Steinwachs D M, Stuart M E, Scholle S, Starfield B, Fox M H, Weiner J P
Department of Health Policy and Management, Johns Hopkins University, School of Hygiene and Public Health, Baltimore, MD 21205-1901, USA.
Am J Med Qual. 1998 Summer;13(2):63-9. doi: 10.1177/106286069801300203.
This study compares the documentation of ambulatory care visits and diagnoses in Medicaid paid claims and in medical records. Data were obtained from Maryland Medicaid's 1988 paid claims files for 2407 individuals who were continuously enrolled for the fiscal year, had at least one billed visit for one of six indicator conditions, and had received the majority of their care from one provider. The patients sampled were also stratified on the basis of the case-mix adjusted cost of their usual source of care. The medical records for these individuals as maintained by their usual source of care were abstracted by trained nurse reviewers to compare claims and record information. Linked claim and medical record data for sampled patients were used to calculate: (i) the percent of billed visits documented in the record, (ii) the percent of medical record visits where both the date and the diagnosis agreed with the claims data, and (iii) the ratio of medical record visits to visits from billed claims. Included in the analysis were independent variables specifying place of residence, type and costliness of usual care source, level of patient utilization, and indicator condition on which patient was sampled. Ninety percent of the visits chronicled in the paid claims were documented in the medical record with 82% agreeing on both date and diagnosis. Compared to the medical records kept by private physicians and community health centers, a significantly lower percent of hospital medical records agreed with the claims data. Total volume of visits was 2.6% higher in the medical records than in the claims. Claims data substantially understated visits in the medical record by 25% for low cost providers and by 41% for patients with low use rates (based on claims information). Conversely, medical records substantially understated billed visits by 19% for rural patients and by 10% for persons with high visit rates. Although Medicaid claims are relatively accurate and useful for examining average ambulatory use patterns, they are subject to significant biases when comparing subgroups of providers classified by case-mix adjusted cost and patients classified by utilization rates. Medicaid programs are using claims data for profiling and performance assessment need to understand the limitations of administrative data.

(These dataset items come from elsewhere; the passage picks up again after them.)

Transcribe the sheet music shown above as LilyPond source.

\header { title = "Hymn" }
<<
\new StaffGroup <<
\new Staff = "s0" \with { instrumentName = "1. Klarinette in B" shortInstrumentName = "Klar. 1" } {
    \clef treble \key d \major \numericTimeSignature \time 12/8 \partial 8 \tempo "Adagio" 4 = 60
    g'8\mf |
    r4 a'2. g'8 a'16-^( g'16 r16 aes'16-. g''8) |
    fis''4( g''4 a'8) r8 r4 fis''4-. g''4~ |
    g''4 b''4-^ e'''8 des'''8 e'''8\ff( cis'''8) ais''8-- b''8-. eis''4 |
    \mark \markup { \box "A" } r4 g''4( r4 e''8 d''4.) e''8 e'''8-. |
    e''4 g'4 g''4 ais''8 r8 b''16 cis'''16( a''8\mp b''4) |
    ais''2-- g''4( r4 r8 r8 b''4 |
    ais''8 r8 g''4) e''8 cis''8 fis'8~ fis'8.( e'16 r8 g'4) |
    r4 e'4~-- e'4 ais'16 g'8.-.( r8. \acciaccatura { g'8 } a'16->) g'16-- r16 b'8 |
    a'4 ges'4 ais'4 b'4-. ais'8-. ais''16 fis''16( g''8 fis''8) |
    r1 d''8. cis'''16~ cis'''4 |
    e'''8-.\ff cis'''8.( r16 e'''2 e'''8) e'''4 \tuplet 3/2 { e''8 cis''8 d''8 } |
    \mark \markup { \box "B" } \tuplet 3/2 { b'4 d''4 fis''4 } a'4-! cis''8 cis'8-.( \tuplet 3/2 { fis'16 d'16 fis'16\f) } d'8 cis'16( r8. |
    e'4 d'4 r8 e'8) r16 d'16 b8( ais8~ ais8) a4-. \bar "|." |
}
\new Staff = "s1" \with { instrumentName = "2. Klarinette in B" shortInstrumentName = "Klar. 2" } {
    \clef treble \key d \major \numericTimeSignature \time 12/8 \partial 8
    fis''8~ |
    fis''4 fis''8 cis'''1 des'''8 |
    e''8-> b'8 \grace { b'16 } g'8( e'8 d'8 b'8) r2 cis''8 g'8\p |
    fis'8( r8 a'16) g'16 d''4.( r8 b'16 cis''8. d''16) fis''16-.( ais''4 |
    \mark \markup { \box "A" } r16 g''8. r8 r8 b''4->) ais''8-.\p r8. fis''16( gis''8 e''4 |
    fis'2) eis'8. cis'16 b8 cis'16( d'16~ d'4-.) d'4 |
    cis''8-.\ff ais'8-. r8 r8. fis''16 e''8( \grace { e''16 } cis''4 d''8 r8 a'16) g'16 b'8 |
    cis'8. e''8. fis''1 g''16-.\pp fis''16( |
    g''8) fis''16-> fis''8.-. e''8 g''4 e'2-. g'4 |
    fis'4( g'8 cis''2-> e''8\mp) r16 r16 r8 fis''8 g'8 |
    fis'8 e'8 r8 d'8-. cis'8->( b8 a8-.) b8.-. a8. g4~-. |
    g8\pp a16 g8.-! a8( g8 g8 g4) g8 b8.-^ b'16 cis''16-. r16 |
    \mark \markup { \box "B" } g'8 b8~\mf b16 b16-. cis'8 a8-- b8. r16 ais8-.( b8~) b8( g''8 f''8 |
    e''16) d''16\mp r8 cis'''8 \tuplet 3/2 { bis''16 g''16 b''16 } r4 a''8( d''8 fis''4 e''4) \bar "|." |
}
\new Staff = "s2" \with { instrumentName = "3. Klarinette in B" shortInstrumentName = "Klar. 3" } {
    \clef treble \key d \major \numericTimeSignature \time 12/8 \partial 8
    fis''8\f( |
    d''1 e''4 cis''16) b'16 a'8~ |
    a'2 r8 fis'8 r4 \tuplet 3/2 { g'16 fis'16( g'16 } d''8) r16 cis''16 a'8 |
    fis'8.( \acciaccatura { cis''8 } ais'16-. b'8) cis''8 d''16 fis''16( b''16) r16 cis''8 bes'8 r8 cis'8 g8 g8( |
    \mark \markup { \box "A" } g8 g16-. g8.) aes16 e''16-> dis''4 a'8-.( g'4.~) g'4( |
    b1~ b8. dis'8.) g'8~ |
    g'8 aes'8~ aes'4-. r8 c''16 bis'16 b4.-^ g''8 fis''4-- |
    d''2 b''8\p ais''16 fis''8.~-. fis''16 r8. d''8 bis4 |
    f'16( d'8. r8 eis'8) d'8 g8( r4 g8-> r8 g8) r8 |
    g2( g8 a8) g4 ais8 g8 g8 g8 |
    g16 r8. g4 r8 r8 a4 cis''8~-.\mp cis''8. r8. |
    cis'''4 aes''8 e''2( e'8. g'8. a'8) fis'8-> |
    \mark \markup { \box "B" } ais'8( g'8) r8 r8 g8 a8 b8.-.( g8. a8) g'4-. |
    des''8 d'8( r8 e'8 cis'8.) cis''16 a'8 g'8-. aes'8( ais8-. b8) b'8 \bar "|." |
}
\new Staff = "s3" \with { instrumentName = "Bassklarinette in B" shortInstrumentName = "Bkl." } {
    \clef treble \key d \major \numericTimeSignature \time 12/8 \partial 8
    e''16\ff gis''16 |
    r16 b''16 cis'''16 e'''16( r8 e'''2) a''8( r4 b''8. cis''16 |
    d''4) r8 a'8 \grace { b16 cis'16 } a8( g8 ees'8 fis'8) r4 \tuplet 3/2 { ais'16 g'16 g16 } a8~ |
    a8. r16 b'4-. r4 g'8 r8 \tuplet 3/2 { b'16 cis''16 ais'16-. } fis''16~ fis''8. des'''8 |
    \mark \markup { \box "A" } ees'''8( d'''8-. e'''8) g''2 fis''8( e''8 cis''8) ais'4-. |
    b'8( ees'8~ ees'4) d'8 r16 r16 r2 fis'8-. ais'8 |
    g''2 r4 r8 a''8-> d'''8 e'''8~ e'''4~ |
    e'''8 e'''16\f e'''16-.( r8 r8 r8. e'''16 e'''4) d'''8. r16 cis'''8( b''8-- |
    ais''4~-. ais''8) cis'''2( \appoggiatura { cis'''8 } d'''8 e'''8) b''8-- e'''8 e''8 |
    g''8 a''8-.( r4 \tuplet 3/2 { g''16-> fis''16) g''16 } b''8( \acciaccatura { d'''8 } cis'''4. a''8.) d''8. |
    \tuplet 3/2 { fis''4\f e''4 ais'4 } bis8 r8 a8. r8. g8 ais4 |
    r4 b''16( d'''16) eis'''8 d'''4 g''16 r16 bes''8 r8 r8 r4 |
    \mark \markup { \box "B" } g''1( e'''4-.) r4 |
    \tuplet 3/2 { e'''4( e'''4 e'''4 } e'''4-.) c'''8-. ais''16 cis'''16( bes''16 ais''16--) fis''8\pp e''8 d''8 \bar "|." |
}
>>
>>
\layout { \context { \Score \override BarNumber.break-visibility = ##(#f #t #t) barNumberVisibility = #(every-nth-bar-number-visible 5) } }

本研究比较了医疗补助付费索赔记录与病历中门诊护理就诊及诊断的记录情况。数据取自马里兰州医疗补助计划1988年的付费索赔档案,涉及2407名在该财政年度持续参保、因六种指标疾病之一至少有一次计费就诊且大部分护理由同一医疗机构提供的个人。抽样患者还根据其常规护理来源的病例组合调整成本进行了分层。由其常规护理来源保存的这些个人的病历由经过培训的护士审核员进行摘要提取,以比较索赔记录和病历信息。抽样患者的关联索赔和病历数据用于计算:(i)病历中记录的计费就诊百分比;(ii)病历就诊中日期和诊断均与索赔数据一致的百分比;(iii)病历就诊次数与计费索赔就诊次数的比率。分析中纳入的自变量包括居住地、常规护理来源的类型和成本、患者利用率水平以及抽样患者所依据的指标疾病。付费索赔中记录的就诊有90%在病历中有记录,其中82%的日期和诊断一致。与私人医生和社区卫生中心保存的病历相比,医院病历与索赔数据一致的百分比显著较低。病历中的就诊总量比索赔记录高2.6%。对于低成本医疗机构,索赔数据少报了病历中的就诊次数25%;对于低使用率患者(基于索赔信息),少报了41%。相反,对于农村患者,病历少报了计费就诊次数19%;对于高就诊率患者,少报了10%。尽管医疗补助索赔对于检查平均门诊使用模式相对准确且有用,但在比较按病例组合调整成本分类的医疗机构亚组和按使用率分类的患者亚组时,它们存在显著偏差。使用索赔数据进行分析和绩效评估的医疗补助计划需要了解行政数据的局限性。